Monday, November 18, 2013

Model: Rocking Chair

So this post is about version 2 of the rocking chair. It should be noted that I haven't yet really spent enough time refining the shape and size of the back of this chair. The most important part for now was the join between the back and the seat and the join between the back and the legs. Later I'll probably sculpt the back of the chair more and determine a good height for the back based on anthropometric data and some ergonomic research.

So on with the show. First here's the sketch from which the parts rough shapes and relative sizes were determined. I've changed the type of joint shown in the sketch below though may review that. The joint shown in the sketch below is similar to the wedge system used in an old device called a spanish luthiers rack. While it's incredibly adept at clamping pieces together for short periods of time I think something more substantial needs to be used for a piece of long lasting furniture.




I began the model by creating the back and the seat. These were then fitted together. While balsa is not the nicest material to attempt to carve, as the grain rips out very easily, I was more confident as I recent;y got a nice set of small carving chisels just for this purpose.

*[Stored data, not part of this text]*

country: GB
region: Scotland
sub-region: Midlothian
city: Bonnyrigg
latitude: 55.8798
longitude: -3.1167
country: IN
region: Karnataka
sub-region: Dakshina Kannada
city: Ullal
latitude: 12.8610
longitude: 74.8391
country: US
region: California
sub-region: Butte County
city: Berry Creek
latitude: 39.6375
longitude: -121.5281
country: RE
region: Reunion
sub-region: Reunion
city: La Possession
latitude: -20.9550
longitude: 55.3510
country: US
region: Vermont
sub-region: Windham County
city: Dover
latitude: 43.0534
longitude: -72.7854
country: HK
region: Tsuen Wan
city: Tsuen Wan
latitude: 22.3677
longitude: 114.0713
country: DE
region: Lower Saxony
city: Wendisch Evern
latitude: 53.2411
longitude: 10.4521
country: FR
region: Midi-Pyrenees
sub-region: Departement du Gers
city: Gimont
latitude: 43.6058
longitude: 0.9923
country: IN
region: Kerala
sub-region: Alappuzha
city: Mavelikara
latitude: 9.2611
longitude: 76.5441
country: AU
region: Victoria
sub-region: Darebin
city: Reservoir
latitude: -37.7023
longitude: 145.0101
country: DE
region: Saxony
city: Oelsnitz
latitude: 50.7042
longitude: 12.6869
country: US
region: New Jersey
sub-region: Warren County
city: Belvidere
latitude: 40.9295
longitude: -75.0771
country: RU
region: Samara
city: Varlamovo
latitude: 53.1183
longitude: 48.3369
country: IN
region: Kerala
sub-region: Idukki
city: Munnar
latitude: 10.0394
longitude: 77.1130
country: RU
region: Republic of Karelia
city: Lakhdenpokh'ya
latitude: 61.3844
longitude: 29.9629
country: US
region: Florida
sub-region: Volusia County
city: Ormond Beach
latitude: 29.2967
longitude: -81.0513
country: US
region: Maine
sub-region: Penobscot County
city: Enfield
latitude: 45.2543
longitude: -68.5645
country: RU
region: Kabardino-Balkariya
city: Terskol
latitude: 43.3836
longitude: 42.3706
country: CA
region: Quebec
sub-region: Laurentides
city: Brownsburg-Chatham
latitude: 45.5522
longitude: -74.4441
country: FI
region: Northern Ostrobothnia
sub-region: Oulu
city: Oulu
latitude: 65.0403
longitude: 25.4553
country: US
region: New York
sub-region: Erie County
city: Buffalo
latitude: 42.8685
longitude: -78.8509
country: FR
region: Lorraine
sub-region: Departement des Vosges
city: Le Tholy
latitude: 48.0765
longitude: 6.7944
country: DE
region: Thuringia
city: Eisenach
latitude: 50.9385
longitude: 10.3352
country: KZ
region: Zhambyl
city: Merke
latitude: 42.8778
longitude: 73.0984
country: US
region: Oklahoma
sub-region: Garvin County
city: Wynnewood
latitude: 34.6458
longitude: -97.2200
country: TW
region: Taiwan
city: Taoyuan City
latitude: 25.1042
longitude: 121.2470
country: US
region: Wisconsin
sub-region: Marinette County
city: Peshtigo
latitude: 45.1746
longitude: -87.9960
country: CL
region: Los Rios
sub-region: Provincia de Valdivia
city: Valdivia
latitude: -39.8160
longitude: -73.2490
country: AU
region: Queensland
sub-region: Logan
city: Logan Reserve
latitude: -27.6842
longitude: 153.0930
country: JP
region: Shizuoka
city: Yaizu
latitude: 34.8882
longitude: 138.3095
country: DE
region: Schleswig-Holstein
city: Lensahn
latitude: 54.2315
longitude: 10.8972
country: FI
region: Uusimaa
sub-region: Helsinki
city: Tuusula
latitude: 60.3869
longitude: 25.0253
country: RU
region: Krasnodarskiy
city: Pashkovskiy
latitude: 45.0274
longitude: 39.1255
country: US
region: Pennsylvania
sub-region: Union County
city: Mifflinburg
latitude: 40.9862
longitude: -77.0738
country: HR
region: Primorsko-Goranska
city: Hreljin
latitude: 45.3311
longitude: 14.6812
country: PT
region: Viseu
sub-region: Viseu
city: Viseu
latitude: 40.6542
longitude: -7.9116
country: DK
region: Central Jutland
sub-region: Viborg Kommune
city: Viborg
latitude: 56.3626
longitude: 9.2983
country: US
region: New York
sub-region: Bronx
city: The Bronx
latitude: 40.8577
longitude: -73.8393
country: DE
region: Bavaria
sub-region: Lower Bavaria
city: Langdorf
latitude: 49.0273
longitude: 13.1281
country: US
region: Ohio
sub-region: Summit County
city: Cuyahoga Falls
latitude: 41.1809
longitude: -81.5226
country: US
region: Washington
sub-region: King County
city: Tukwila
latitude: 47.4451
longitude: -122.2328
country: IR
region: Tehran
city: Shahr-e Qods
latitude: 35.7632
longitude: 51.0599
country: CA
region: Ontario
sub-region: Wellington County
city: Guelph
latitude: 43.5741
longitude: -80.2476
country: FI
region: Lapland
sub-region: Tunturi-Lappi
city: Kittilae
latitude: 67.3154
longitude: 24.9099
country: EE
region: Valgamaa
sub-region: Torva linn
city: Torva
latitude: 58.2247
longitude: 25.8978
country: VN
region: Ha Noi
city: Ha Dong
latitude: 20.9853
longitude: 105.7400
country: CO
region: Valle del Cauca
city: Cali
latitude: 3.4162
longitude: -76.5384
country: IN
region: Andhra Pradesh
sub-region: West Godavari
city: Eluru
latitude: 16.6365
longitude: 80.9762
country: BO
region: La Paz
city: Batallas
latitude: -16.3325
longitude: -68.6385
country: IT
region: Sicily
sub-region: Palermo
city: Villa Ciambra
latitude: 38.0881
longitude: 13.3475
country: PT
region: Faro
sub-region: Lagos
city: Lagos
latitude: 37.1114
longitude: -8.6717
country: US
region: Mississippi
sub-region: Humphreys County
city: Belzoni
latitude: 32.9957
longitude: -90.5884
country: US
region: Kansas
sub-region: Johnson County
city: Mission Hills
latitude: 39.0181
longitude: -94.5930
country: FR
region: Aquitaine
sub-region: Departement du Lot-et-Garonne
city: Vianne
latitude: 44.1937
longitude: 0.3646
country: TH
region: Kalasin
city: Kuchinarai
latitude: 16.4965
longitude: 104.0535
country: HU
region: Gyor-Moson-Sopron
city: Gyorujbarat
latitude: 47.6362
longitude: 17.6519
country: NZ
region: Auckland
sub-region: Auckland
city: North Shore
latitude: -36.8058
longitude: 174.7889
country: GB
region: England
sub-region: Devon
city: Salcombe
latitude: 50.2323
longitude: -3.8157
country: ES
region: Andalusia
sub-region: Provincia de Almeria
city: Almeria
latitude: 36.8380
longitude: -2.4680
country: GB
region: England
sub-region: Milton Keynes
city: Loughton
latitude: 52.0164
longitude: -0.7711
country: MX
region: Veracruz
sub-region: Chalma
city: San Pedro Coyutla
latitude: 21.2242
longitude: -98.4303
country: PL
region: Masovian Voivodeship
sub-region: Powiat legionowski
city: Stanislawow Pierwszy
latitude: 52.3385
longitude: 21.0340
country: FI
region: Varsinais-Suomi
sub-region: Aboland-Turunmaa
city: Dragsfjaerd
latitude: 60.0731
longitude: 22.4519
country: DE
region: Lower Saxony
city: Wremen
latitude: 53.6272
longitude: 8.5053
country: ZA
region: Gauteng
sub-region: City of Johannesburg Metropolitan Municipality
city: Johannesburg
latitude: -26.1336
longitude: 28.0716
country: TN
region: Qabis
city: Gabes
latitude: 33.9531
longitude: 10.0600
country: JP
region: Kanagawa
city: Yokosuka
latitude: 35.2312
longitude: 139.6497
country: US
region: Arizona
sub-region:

The "ass groove" on this chair should resemble something close to what I achieved on this model though it would be a bit more refined before being made full scale.

Also shown below is the wedge joint underneath the seat that joins the back and seat together. If this is the type of joint I settle on the wedge would be flared slightly on one side then pushed through the mortice, split on the far end with a chisel and have a wedge inserted to flare the end that has been pushed through. I hope all that makes sense. It does in my head, which I suppose is important for now.


Below is the model assembled for fit with the legs, rockers, back and seat checked for fit. The brace between the two rockers has not been added at this stage. The gimlets were used to drill the holes for the leg posts to go through the seat, back and rockers and much of the contouring on the underside of the seat was done with the small carving chisel on the right.


Now just a few posed shots of the assembled chair

Side Profile

Underside With Seat/Back Joint

Front View (before the brace was put in)

Rear View (back/leg joints are slightly misaligned)

Shot with Rocking Stool and Miniature Anglepoise Reading Light

The Two Rocking Models To Date

So again I was glad to get these models built and learned a few important aspects from them. Firstly for the legs to be straight the brace between them should be carefully built to exact length and placed close to equal from the front and rear legs. For the rockers to splay they can be placed a bit further forward. The precise positioning of the rear legs is important as the slight misalignment in this small scale model produced a lot of other issues throughout the assembly. The grain on the seat might be better orientated front to back rather than sideways to avoid tearout during carving. Finally and most importantly the joint between the back and seat appears quite rigid even in this soft material and small scale. A promising sign for a larger version to come.